Records for the task
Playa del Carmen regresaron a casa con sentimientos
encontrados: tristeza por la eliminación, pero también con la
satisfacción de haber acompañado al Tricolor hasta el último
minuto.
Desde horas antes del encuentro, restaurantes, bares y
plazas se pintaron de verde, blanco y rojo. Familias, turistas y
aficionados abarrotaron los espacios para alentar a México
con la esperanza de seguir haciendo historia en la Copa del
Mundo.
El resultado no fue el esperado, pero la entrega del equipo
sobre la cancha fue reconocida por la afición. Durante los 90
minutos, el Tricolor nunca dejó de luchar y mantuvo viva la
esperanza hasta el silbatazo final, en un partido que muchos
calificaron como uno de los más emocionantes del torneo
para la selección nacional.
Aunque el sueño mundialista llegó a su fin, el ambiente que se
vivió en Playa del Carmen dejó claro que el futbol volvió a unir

Written task
Replace every occurrence of "Playa del Carmen" with "Cancún" in the records above, and reproduce the lines with everything else unchanged.

Task answer
Cancún regresaron a casa con sentimientos
encontrados: tristeza por la eliminación, pero también con la
satisfacción de haber acompañado al Tricolor hasta el último
minuto.
Desde horas antes del encuentro, restaurantes, bares y
plazas se pintaron de verde, blanco y rojo. Familias, turistas y
aficionados abarrotaron los espacios para alentar a México
con la esperanza de seguir haciendo historia en la Copa del
Mundo.
El resultado no fue el esperado, pero la entrega del equipo
sobre la cancha fue reconocida por la afición. Durante los 90
minutos, el Tricolor nunca dejó de luchar y mantuvo viva la
esperanza hasta el silbatazo final, en un partido que muchos
calificaron como uno de los más emocionantes del torneo
para la selección nacional.
Aunque el sueño mundialista llegó a su fin, el ambiente que se
vivió en Cancún dejó claro que el futbol volvió a unir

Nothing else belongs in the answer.